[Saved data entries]
---*---

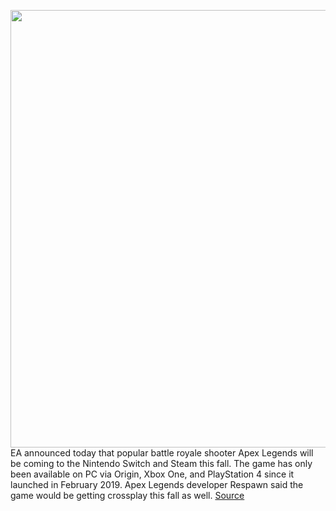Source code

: <img src='https://cdn.vox-cdn.com/thumbor/n1QS3GxPUpu5hlNtao45Wq56i5E=/0x0:1454x818/1200x800/filters:focal(376x284:608x516)/cdn.vox-cdn.com/uploads/chorus_image/image/66955501/apex_screenshot_bloodhound_raven.jpg.adapt.crop16x9.818p.0.jpg' width='700px' /><br/>
EA announced today that popular battle royale shooter Apex Legends will be coming to the Nintendo Switch and Steam this fall. The game has only been available on PC via Origin, Xbox One, and PlayStation 4 since it launched in February 2019. Apex Legends developer Respawn said the game would be getting crossplay this fall as well.
<a href='https://www.theverge.com/2020/6/18/21296353/ea-apex-legends-switch-steam-crossplay-titanfall-2-sims-4-way-out'> Source <a/>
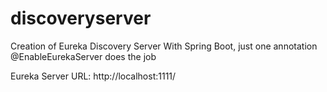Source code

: # discoveryserver

Creation of Eureka Discovery Server
With Spring Boot, just one annotation @EnableEurekaServer does the job

Eureka Server URL: http://localhost:1111/
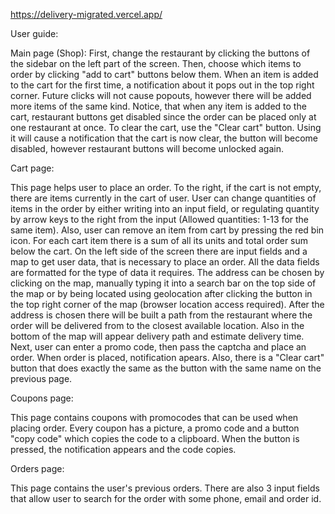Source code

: https://delivery-migrated.vercel.app/

User guide:

Main page (Shop):
First, change the restaurant by clicking the buttons of the sidebar on the left part of the screen.
Then, choose which items to order by clicking "add to cart" buttons below them. When an item is added to the cart for the first time, a notification about it pops out in the top right corner. Future clicks will not cause popouts, however there will be added more items of the same kind.
Notice, that when any item is added to the cart, restaurant buttons get disabled since the order can be placed only at one restaurant at once.
To clear the cart, use the "Clear cart" button. Using it will cause a notification that the cart is now clear, the button will become disabled, however restaurant buttons will become unlocked again.

Cart page:

This page helps user to place an order. To the right, if the cart is not empty, there are items currently in the cart of user. User can change quantities of items in the order by either writing into an input field, or regulating quantity by arrow keys to the right from the input (Allowed quantities: 1-13 for the same item). Also, user can remove an item from cart by pressing the red bin icon. For each cart item there is a sum of all its units and total order sum below the cart.
On the left side of the screen there are input fields and a map to get user data, that is necessary to place an order. All the data fields are formatted for the type of data it requires. The address can be chosen by clicking on the map, manually typing it into a search bar on the top side of the map or by being located using geolocation after clicking the button in the top right corner of the map (browser location access required). After the address is chosen there will be built a path from the restaurant where the order will be delivered from to the closest available location. Also in the bottom of the map will appear delivery path and estimate delivery time. Next, user can enter a promo code, then pass the captcha and place an order. When order is placed, notification apears. Also, there is a "Clear cart" button that does exactly the same as the button with the same name on the previous page.

Coupons page:

This page contains coupons with promocodes that can be used when placing order.
Every coupon has a picture, a promo code and a button "copy code" which copies the code to a clipboard. When the button is pressed, the notification appears and the code copies.

Orders page:

This page contains the user's previous orders. There are also 3 input fields that allow user to search for the order with some phone, email and order id.
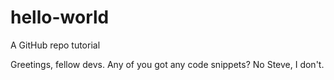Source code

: # hello-world

A GitHub repo tutorial

Greetings, fellow devs. Any of you got any code snippets?
No Steve, I don't.
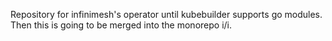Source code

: Repository for infinimesh's operator until kubebuilder supports go modules. Then this is going to be merged into the monorepo i/i.
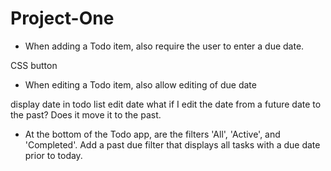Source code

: # Project-One

- When adding a Todo item, also require the user to enter a due date.





CSS button

- When editing a Todo item, also allow editing of due date

display date in todo list
edit date
what if I edit the date from a future date to the past? Does it move it to the past. 

- At the bottom of the Todo app, are the filters 'All', 'Active', and 'Completed'.  Add a past due filter that displays all tasks with a due date prior to today.

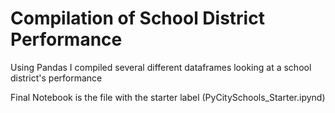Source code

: # Compilation of School District Performance
Using Pandas I compiled several different dataframes looking at a school district's performance

Final Notebook is the file with the starter label (PyCitySchools_Starter.ipynd)

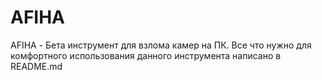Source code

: # AFIHA
AFIHA - Бета инструмент для взлома камер на ПК. Все что нужно для комфортного использования данного инструмента написано в README.md
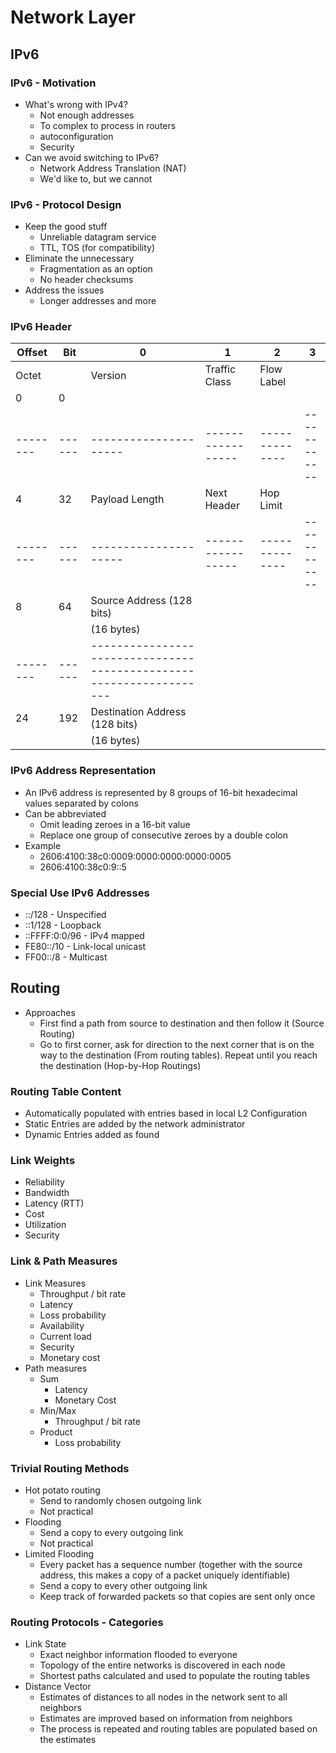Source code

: # Network Layer

## IPv6

### IPv6 - Motivation
- What's wrong with IPv4?
    - Not enough addresses
    - To complex to process in routers
    - autoconfiguration
    - Security
- Can we avoid switching to IPv6?
    - Network Address Translation (NAT)
    - We'd like to, but we cannot

### IPv6 - Protocol Design
- Keep the good stuff
    - Unreliable datagram service
    - TTL, TOS (for compatibility)
- Eliminate the unnecessary
    - Fragmentation as an option
    - No header checksums
- Address the issues
    - Longer addresses and more

### IPv6 Header
| Offset | Bit  | 0                   | 1               | 2            | 3          |
|--------|------|---------------------|-----------------|--------------|------------|
| Octet  |      | Version             | Traffic Class   | Flow Label   |            |
|   0    |  0   |                     |                 |              |            |
|--------|------|---------------------|-----------------|--------------|------------|
|   4    | 32   | Payload Length      | Next Header     | Hop Limit    |            |
|--------|------|---------------------|-----------------|--------------|------------|
|   8    | 64   |                  Source Address (128 bits)                        |
|        |      |                               (16 bytes)                          |
|--------|------|-------------------------------------------------------------------|
|  24    | 192  |               Destination Address (128 bits)                      |
|        |      |                               (16 bytes)                          |


### IPv6 Address Representation
- An IPv6 address is represented by 8 groups of 16-bit hexadecimal values separated by colons
- Can be abbreviated
    - Omit leading zeroes in a 16-bit value
    - Replace one group of consecutive zeroes by a double colon
- Example
    - 2606:4100:38c0:0009:0000:0000:0000:0005
    - 2606:4100:38c0:9::5

### Special Use IPv6 Addresses
- ::/128 - Unspecified
- ::1/128 - Loopback
- ::FFFF:0:0/96 - IPv4 mapped
- FE80::/10 - Link-local unicast
- FF00::/8 - Multicast

## Routing
- Approaches
    - First find a path from source to destination and then follow it (Source Routing)
    - Go to first corner, ask for direction to the next corner that is on the way to the destination (From routing tables). Repeat until you reach the destination (Hop-by-Hop Routings)

### Routing Table Content
- Automatically populated with entries based in local L2 Configuration
- Static Entries are added by the network administrator
- Dynamic Entries added as found

### Link Weights
- Reliability
- Bandwidth
- Latency (RTT)
- Cost
- Utilization
- Security

### Link & Path Measures
- Link Measures
    - Throughput / bit rate
    - Latency
    - Loss probability
    - Availability
    - Current load
    - Security
    - Monetary cost
- Path measures
    - Sum
        - Latency
        - Monetary Cost
    - Min/Max
        - Throughput / bit rate
    - Product
        - Loss probability

### Trivial Routing Methods
- Hot potato routing
    - Send to randomly chosen outgoing link
    - Not practical
- Flooding
    - Send a copy to every outgoing link
    - Not practical
- Limited Flooding
    - Every packet has a sequence number (together with the source address, this makes a copy of a packet uniquely identifiable)
    - Send a copy to every other outgoing link
    - Keep track of forwarded packets so that copies are sent only once

### Routing Protocols - Categories
- Link State
    - Exact neighbor information flooded to everyone
    - Topology of the entire networks is discovered in each node
    - Shortest paths calculated and used to populate the routing tables
- Distance Vector
    - Estimates of distances to all nodes in the network sent to all neighbors
    - Estimates are improved based on information from neighbors
    - The process is repeated and routing tables are populated based on the estimates
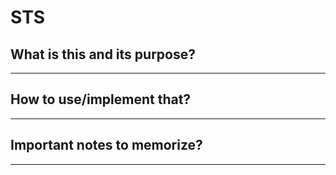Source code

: # STS

## What is this and its purpose?

---

## How to use/implement that?

---

## Important notes to memorize?

---
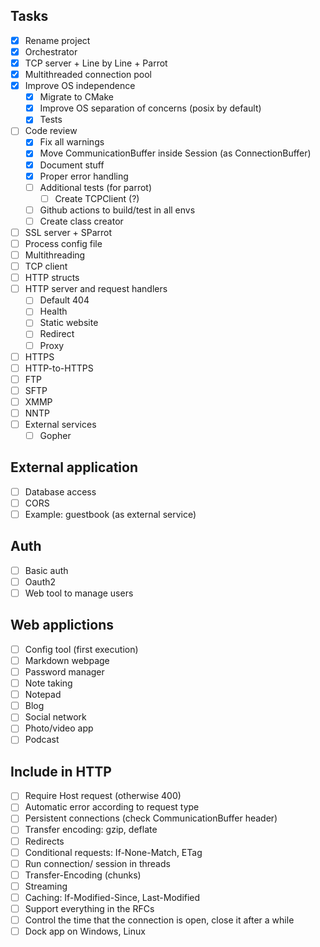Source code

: ## Tasks

- [x] Rename project
- [x] Orchestrator
- [x] TCP server + Line by Line + Parrot
- [x] Multithreaded connection pool
- [x] Improve OS independence
  - [x] Migrate to CMake
  - [x] Improve OS separation of concerns (posix by default)
  - [x] Tests
- [ ] Code review
  - [x] Fix all warnings
  - [x] Move CommunicationBuffer inside Session (as ConnectionBuffer)
  - [x] Document stuff
  - [x] Proper error handling
  - [ ] Additional tests (for parrot)
    - [ ] Create TCPClient (?)
  - [ ] Github actions to build/test in all envs
  - [ ] Create class creator
- [ ] SSL server + SParrot
- [ ] Process config file
- [ ] Multithreading
- [ ] TCP client
- [ ] HTTP structs
- [ ] HTTP server and request handlers
  - [ ] Default 404
  - [ ] Health
  - [ ] Static website
  - [ ] Redirect
  - [ ] Proxy
- [ ] HTTPS
- [ ] HTTP-to-HTTPS
- [ ] FTP
- [ ] SFTP
- [ ] XMMP
- [ ] NNTP
- [ ] External services
  - [ ] Gopher

## External application

- [ ] Database access
- [ ] CORS
- [ ] Example: guestbook (as external service)

## Auth

- [ ] Basic auth
- [ ] Oauth2
- [ ] Web tool to manage users

## Web applictions

- [ ] Config tool (first execution)
- [ ] Markdown webpage
- [ ] Password manager
- [ ] Note taking
- [ ] Notepad
- [ ] Blog
- [ ] Social network
- [ ] Photo/video app
- [ ] Podcast

## Include in HTTP

- [ ] Require Host request (otherwise 400)
- [ ] Automatic error according to request type
- [ ] Persistent connections (check CommunicationBuffer header)
- [ ] Transfer encoding: gzip, deflate
- [ ] Redirects
- [ ] Conditional requests: If-None-Match, ETag
- [ ] Run connection/ session in threads
- [ ] Transfer-Encoding (chunks)
- [ ] Streaming
- [ ] Caching: If-Modified-Since, Last-Modified
- [ ] Support everything in the RFCs
- [ ] Control the time that the connection is open, close it after a while
- [ ] Dock app on Windows, Linux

---*---

_Work instructions_.
List every line of the data that contains the string "copy", treating uppercase and lowercase letters as different.

_Exercise result_.
Every coupon has a picture, a promo code and a button "copy code" which copies the code to a clipboard. When the button is pressed, the notification appears and the code copies.
    - Send a copy to every outgoing link
    - Every packet has a sequence number (together with the source address, this makes a copy of a packet uniquely identifiable)
    - Send a copy to every other outgoing link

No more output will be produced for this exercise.